7. Exuberant optimism

At the end of the first public screening of The End of Suburbia that I organised in Ireland, a man in the audience said: “We’ve just been told the Oil Age is coming to a close, to which I say, ‘bring it on!’.” While I can appreciate the sentiment he expressed, it is not quite so straightforward. As the Hirsch Report identifies, to make the transition away from the oil-based economy will require at least ten years, preferably twenty, and a failure to adequately prepare would be disastrous. Responding to peak oil with exuberant optimism needs to be balanced with an appreciation of the massive challenge it presents.

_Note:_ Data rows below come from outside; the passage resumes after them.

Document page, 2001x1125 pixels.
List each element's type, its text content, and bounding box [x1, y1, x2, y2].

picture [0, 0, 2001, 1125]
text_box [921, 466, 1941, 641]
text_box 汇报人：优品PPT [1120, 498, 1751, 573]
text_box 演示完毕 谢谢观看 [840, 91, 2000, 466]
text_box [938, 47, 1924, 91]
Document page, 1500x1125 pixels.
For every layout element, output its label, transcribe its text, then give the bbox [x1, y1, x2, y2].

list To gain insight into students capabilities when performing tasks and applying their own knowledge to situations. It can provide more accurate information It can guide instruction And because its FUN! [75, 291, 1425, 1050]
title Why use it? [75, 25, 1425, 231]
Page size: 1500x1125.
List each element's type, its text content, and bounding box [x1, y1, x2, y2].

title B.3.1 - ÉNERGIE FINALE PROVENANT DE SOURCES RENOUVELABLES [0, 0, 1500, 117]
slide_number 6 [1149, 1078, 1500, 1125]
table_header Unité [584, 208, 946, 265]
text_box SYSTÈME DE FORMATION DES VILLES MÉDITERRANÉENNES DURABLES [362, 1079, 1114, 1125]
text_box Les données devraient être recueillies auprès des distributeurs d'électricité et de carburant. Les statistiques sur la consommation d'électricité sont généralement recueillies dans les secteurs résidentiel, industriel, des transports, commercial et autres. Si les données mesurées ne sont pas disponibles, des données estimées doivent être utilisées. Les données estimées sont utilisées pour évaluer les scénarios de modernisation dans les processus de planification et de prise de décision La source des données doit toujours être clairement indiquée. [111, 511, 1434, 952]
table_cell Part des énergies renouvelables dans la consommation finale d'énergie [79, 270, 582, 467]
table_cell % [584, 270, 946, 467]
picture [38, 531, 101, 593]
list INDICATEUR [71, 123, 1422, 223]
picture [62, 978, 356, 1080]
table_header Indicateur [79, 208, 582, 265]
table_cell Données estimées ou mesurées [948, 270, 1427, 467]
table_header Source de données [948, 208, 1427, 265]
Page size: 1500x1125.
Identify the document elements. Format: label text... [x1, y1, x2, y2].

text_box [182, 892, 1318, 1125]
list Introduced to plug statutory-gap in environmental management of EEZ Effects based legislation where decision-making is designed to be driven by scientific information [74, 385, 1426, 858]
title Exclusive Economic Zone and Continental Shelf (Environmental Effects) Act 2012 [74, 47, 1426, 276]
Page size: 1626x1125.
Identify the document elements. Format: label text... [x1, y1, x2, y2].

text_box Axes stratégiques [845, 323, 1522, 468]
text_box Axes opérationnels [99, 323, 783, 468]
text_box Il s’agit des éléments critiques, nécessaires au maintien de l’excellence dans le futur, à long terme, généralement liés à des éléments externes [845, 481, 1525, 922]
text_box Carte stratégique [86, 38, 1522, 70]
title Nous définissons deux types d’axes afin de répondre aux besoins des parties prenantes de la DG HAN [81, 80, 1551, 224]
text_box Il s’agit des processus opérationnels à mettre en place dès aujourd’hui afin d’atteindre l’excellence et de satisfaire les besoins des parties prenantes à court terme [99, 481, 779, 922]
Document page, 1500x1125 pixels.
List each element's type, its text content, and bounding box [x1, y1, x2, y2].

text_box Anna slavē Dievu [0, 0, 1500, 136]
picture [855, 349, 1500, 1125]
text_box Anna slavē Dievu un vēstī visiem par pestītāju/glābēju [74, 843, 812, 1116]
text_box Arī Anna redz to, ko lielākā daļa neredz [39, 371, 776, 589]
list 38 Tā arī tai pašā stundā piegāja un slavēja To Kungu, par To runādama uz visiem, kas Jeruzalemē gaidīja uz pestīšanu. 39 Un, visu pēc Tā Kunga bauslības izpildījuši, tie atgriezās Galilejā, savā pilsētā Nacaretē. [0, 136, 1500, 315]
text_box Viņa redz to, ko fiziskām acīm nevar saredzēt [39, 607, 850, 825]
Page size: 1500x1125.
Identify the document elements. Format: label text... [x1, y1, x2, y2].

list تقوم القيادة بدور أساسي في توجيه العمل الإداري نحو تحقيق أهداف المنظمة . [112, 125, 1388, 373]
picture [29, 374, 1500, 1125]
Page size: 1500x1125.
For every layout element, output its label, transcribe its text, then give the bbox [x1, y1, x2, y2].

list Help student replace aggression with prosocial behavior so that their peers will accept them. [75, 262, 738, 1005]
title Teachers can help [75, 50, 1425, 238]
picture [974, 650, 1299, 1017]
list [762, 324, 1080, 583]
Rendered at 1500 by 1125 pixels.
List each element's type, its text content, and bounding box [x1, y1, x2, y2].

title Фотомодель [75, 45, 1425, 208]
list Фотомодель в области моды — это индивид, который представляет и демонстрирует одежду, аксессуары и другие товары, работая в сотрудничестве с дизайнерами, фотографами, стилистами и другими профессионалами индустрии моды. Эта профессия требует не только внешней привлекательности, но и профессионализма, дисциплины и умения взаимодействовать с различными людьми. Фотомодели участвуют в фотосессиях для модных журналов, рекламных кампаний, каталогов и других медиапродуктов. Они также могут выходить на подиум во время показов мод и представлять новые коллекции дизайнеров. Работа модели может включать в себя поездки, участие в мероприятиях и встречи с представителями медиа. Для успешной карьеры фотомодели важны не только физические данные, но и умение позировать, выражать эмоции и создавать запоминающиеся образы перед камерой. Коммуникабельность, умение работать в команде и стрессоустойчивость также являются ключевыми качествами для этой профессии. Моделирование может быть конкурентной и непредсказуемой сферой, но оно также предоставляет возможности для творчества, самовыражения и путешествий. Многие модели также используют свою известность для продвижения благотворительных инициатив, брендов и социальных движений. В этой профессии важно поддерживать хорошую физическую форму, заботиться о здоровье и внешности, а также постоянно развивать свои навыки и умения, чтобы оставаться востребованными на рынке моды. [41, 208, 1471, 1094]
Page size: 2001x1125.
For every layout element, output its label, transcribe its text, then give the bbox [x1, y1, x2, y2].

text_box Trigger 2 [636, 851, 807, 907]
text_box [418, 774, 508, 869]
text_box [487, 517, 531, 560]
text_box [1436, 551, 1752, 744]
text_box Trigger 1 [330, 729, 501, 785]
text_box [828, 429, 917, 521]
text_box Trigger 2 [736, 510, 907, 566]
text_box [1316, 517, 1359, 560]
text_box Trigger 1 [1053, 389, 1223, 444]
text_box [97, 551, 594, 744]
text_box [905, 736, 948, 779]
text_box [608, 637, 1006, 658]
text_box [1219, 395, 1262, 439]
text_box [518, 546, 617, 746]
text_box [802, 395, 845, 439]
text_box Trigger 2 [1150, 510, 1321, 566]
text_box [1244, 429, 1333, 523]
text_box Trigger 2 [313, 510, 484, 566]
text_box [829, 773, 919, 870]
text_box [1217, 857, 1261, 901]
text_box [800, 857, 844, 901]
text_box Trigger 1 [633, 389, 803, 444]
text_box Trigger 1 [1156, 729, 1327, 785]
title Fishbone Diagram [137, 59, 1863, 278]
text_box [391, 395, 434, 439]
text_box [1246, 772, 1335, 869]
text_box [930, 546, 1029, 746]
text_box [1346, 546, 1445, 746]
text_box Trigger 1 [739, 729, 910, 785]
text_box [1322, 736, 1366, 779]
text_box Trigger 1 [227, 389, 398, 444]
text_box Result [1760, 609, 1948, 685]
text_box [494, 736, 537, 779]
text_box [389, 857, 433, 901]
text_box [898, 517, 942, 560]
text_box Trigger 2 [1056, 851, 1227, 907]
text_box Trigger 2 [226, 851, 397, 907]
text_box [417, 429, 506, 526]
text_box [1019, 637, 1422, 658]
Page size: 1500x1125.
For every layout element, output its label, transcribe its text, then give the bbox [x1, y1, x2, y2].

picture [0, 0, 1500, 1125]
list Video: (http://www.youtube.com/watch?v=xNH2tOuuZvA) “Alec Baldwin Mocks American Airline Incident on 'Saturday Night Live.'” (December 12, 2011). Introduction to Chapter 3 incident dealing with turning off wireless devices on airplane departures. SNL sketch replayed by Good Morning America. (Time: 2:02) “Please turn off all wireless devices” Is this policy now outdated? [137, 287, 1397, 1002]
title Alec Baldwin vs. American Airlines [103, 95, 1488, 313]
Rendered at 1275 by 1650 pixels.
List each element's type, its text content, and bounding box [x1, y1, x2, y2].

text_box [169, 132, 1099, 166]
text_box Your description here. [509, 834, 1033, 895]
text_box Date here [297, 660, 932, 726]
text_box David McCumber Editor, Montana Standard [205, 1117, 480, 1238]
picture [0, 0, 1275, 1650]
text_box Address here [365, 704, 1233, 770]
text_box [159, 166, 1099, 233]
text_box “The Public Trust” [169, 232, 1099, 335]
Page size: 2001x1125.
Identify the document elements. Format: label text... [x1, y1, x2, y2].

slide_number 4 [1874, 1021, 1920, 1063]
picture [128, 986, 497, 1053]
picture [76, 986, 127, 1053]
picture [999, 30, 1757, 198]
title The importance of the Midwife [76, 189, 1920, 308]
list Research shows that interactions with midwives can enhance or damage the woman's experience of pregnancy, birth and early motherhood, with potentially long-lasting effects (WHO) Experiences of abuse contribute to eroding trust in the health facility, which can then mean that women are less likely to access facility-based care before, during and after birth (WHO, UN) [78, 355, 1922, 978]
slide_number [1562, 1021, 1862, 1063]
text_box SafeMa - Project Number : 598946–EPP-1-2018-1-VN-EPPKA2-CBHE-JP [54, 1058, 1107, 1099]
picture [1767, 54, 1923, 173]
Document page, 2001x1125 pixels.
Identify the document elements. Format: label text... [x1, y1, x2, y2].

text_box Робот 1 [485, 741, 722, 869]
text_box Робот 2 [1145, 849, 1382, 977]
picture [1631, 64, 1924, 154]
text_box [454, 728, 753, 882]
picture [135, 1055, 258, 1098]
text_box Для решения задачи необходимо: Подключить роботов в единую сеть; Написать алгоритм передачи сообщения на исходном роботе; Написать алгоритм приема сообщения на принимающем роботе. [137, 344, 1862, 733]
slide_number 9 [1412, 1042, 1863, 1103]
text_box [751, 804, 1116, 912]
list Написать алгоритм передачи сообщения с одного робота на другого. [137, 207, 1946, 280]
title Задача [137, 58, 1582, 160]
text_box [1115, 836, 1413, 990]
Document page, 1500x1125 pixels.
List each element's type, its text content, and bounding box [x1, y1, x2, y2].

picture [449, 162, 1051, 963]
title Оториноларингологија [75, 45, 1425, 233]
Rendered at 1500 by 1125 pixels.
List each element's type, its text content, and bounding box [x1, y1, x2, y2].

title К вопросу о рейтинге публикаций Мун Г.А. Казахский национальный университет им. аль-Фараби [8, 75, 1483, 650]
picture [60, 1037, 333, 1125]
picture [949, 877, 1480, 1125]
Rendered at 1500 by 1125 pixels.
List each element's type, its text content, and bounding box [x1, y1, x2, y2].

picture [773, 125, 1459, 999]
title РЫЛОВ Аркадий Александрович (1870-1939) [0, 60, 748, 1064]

8. The ‘I always told you so’ syndrome

I must confess that I see this one in myself. Having been involved in permaculture and natural building for many years, I naturally see peak oil as the opportunity to roll out permaculture and straw/clay houses with hemp plasters on a previously unimagined scale. For those interested in organics, peak oil is seen as the opportunity to really step up organics on a far bigger scale. The home-schoolers, the off-the-gridders, the market gardeners and the home composters may well all have their “I told you so” moments. This, for me, is entirely laudable, and a natural reaction for those who have for years been promoting various aspects of the post-carbon society years ahead of time. However, there are other people out there who are waiting to use peak oil for their ‘I Always Told You So’ moments from not such benign motivations.

The British National Party have taken to the issue of peak oil with great gusto, popping up at peak oil gatherings and declaring that within the peak oil challenge are the seeds to their ascendancy. Historically, fascists have always preyed on times of economic collapse and hardship, and this one is no different. One needs to take any claims of “I told you so” (including mine) with a questioning mind and great discernment.

It is clear, for example, that for the makers of the classic peak oil film The End of Suburbia, who were no fans of suburbia to start with, peak oil provided a great opportunity to dance upon its grave. The temptation to say “I told you so” can also mean that we neglect to really analyse the strengths and weaknesses of our proposed solutions in the context of diminishing net energy. We need to really think through the implications – in a low-energy context – of our proposals, and not remain too attached to our long-cherished beliefs and ideas. We may find instead that by letting go of them we actually come up with something better and more appropriate to a culture in transition.


Resources

  1. Heinberg, R. (2007) Peak Everything: Waking Up to the Century of Declines, New Society Publishing.
  2. Heinberg, R. (2004) Powerdown: options and actions for a post-carbon world, Clairview Books.
  3. A permaculture teacher at Kinsale FEC, who publishes www.Zone5.org.